Appleは、独自のプログラミング言語「Swift」を2014年に公開し、2015年にはSwift 2をリリースした。今後も年次更新のしていくことになるであろうSwiftの進化は、他のAppleのプロダクトとは異なる進化を遂げて行くことになりそうだ。6月のWWDC15の基調講演でひときわ喝采を浴びた発表は、Swiftのオープンソース化だった。

WWDC15でSwiftのオープンソース化を発表した、Appleのソフトウェアエンジニアリング担当上級副社長、クレイグ・フェデリギ氏。長らく開発者たちは具体的な発表を待っていたが、Appleからの回答は予想を上回るものだったとの声も大きい

オープンソース化とは、簡単に言えば、自由にソースコードが入手でき、派生物を作ってこれも配布できるなどの条件で、自由なソフトウェアの存在を認めることだ。

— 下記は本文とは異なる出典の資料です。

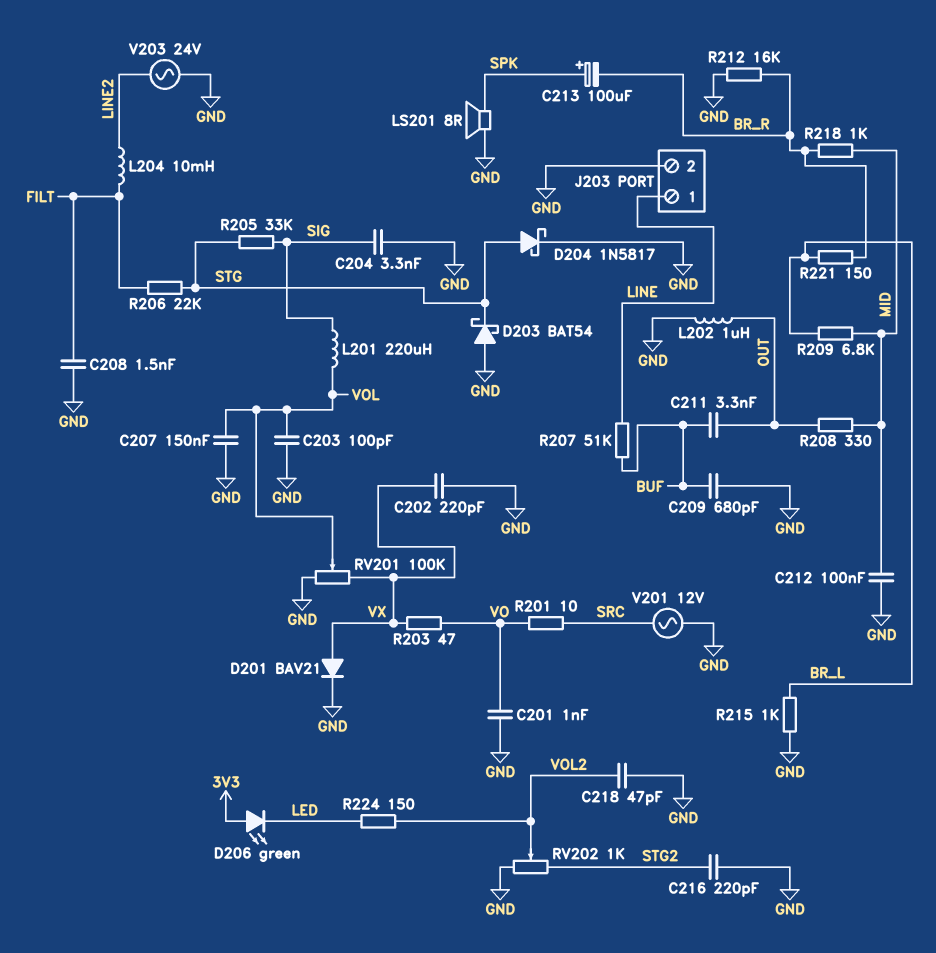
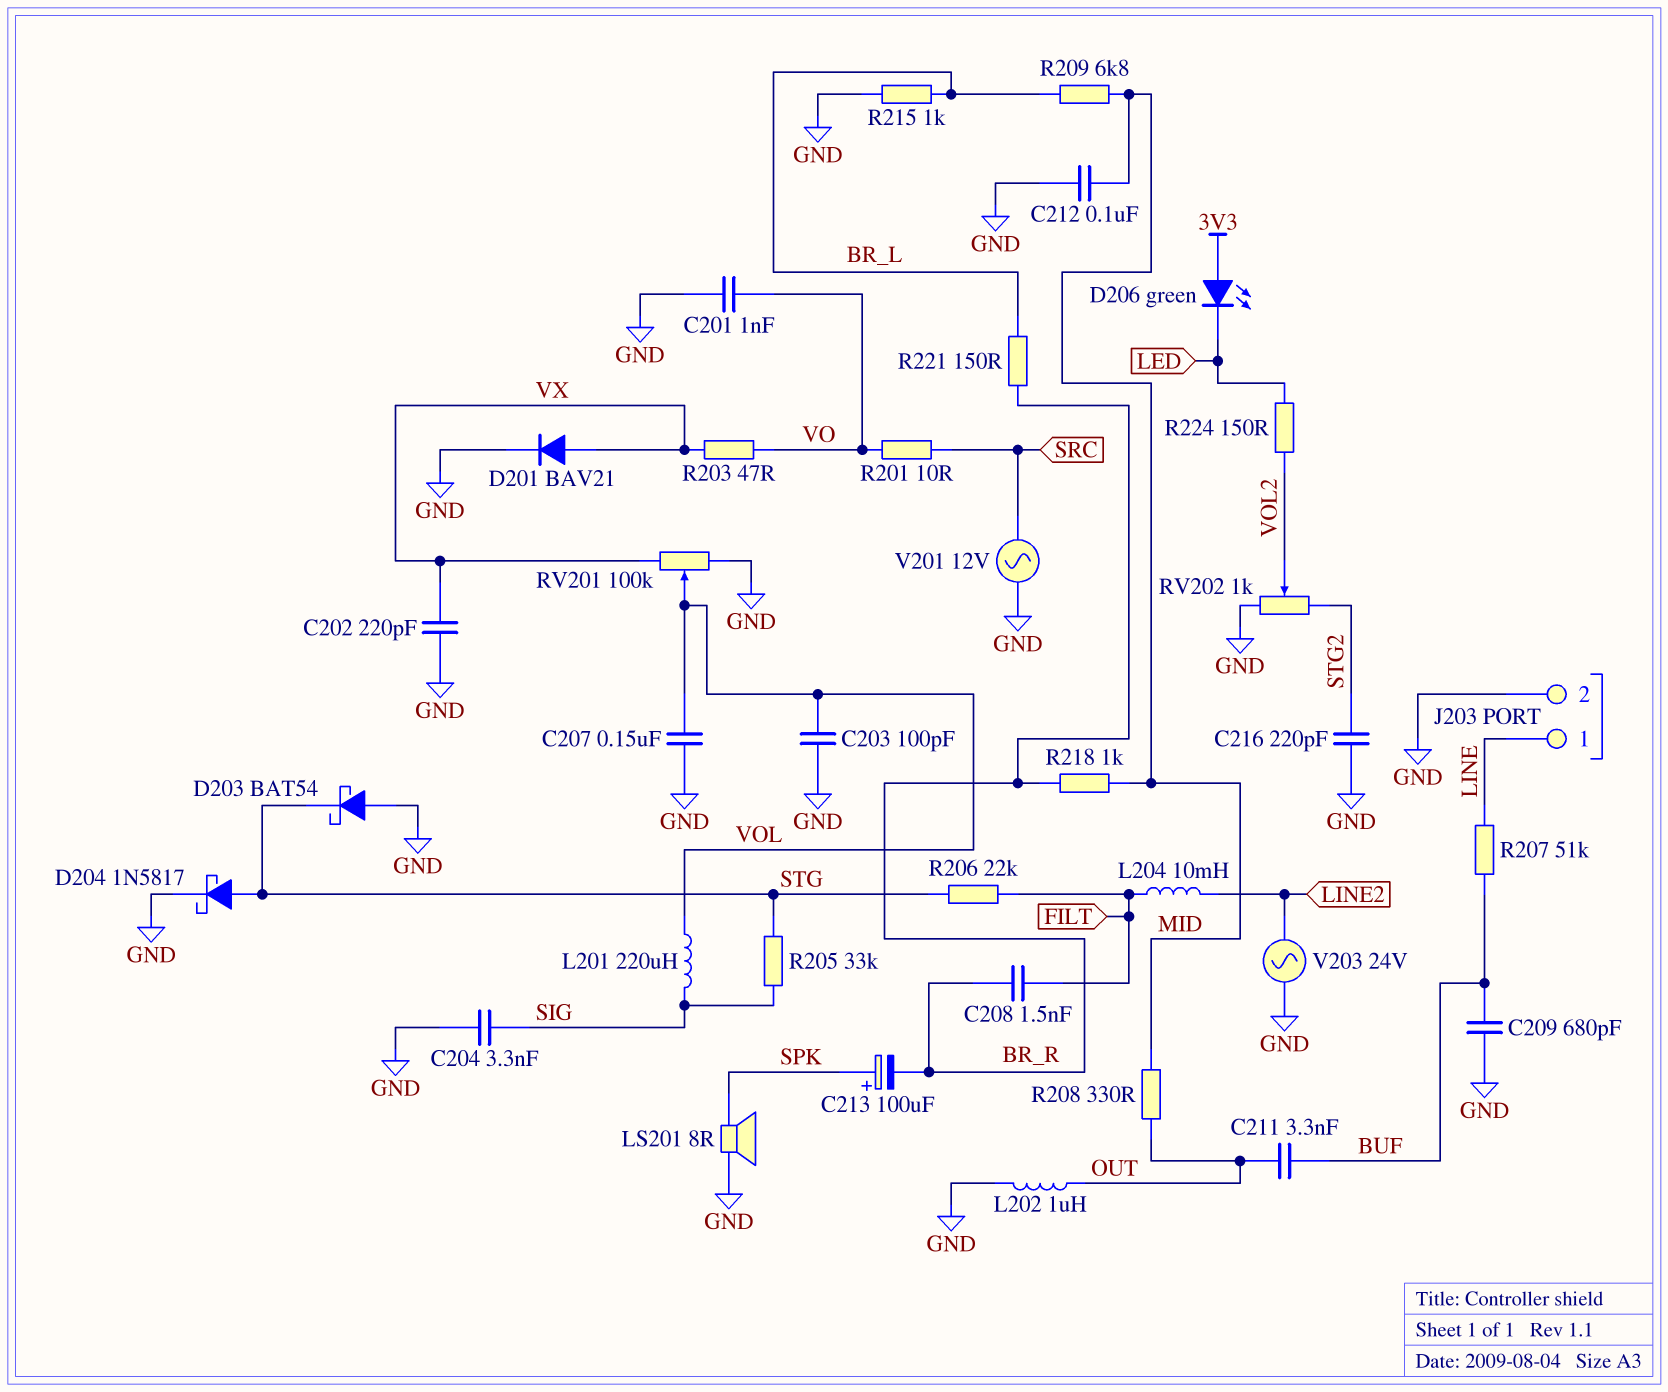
C208: 1.5nF (FILT, GND) -> 1.5nF (BR_R, FILT)
C218: 47pF (GND, VOL2) -> none
R212: 16k (BR_R, GND) -> none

オープンソース化で有名なプロジェクトは、1990年代後半のNetscapeのオープンソース化だろう。Microsoft Internet Explorerにシェアを奪われ続ける状況を打破するために取り入れたのが、オープンソースの開発方式であり、これによってFirefoxが生まれ、現在でも人気のブラウザとして存続している。

競合がオープンソース化によって息を吹き返した様子を見ていた当のMicrosoftも、2014年に.Net Coreをオープンソース化し、ビジネスのコアともなる言語を開発者とともに進化させる道を選んだ。同社の開発ブログでは、7カ月後の段階で、コントリビューター(携わる人)の数が、社内の人数を上回ったという。

またTwitterのレスポンシブデザインを実現するBootstrapも、人気のあるオープンソースコードの一つだ。大企業がオープンソースを活用する理由は、ノウハウ流出につながるとの懸念を超えて、優秀な社外のエンジニアへの参画を促したり、シェアを高める上で重要な手法になっている。